Dominique Ansel’s Blueberry Crumble Pie
The chef served a version of this fruit-filled dessert during ‘Pie Night’ at Dominique Ansel Kitchen in New York City
1 9-in. frozen pie shell
1¼ cups plus 2 tbsp. sugar, divided
¾ cup apple juice
1 tsp. lemon zest, divided
2 tbsp. blueberry jam
½ tsp. vanilla extract
3 tbsp. cornstarch
4 ½ cups fresh blueberries, divided
10 tbsp. unsalted butter, cold and cubed
1¼ cups flour
1/3 tsp. salt
½ cup buttermilk
1¼ cups rolled oats
1. Bake the pie shell according to package directions, and then let cool completely.
2. To make the blueberry filling: In a medium pot, bring ½ cup sugar, apple juice, ½ tsp. lemon zest, jam and vanilla to a boil over medium-high heat, whisking slowly. In a small bowl, combine ¼ cup sugar with cornstarch, then slowly whisk the mixture into the pot. Bring back to a boil.
3. Reduce heat to low, stir in 2 cups blueberries and cook for 3 minutes, stirring often. Remove from heat, and stir in 2 cups blueberries.
4. Pour the filling into the cooled pie shell.

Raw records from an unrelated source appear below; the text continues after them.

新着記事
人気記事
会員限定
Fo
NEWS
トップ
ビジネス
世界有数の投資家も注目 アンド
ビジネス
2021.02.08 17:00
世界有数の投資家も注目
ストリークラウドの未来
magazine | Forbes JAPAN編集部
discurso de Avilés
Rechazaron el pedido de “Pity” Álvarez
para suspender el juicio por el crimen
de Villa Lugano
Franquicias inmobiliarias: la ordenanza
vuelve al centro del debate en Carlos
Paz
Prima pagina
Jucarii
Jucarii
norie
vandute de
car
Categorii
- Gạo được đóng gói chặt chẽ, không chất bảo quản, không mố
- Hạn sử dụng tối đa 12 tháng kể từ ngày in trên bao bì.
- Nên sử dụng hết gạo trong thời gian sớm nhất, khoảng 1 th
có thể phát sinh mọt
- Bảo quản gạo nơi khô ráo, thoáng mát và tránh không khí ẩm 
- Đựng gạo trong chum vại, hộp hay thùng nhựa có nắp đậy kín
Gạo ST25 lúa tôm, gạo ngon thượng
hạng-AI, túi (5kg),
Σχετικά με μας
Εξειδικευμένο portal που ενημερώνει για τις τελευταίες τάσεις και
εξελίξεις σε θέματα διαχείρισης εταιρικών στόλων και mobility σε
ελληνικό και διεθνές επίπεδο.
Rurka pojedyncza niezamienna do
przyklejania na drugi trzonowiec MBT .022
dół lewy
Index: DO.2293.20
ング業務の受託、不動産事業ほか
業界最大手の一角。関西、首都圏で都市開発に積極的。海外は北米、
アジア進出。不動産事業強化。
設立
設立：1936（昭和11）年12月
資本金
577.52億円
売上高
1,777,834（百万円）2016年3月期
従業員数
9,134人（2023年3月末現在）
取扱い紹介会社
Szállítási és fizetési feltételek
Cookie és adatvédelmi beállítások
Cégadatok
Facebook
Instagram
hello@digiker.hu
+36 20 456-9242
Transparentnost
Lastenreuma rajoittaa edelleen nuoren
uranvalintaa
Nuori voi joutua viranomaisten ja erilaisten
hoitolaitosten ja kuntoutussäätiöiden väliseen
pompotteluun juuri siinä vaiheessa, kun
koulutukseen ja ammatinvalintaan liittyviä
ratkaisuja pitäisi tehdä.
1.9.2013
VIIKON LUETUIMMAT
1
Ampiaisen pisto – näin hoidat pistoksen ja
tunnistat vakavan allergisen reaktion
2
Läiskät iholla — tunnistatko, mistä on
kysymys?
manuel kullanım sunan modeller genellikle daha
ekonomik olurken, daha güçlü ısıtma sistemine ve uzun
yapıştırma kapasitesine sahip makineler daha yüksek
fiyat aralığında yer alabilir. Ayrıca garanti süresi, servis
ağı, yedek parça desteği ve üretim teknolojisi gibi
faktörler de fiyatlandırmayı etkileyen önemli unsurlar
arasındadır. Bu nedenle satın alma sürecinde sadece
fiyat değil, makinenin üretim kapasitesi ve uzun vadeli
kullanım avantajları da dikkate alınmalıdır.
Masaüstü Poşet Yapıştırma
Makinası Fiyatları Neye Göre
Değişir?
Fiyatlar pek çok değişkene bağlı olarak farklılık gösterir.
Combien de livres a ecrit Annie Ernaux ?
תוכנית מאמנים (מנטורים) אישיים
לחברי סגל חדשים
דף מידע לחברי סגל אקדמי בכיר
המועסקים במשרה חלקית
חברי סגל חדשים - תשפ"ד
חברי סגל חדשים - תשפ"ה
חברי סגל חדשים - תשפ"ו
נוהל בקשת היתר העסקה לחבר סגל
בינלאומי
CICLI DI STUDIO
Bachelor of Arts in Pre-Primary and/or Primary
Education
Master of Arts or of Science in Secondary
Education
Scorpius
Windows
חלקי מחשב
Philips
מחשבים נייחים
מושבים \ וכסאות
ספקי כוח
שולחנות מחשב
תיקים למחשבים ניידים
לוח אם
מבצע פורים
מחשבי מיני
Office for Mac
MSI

Chill in the fridge for 2 to 3 hours.
5. To make the crumble: Preheat oven to 350°. In a mixer fitted with a paddle attachment, combine butter, flour, ½ cup plus 2 tbsp. sugar, salt, buttermilk and rolled oats and mix on low until it just comes together.
6. Drop teaspoon-size pieces of mixture onto a parchment-lined baking sheet, and bake until lightly golden brown, 30 to 35 minutes, turning pan halfway through. Let cool and break into small pieces.
7. To serve, sprinkle the oat crumble on top of the pie, and warm in the oven at 350° for about 15 minutes. Top with a handful of blueberries and ½ tsp. lemon zest.
Makes: One 9-in. pie
Prep time: 25 minutes, plus chilling
Cook time: 55 minutes
TIP! ‘Save your leftover buttermilk oat crumble to sprinkle on top of your yogurt, as a topping for ice cream or for breakfast the next morning,’ says Ansel.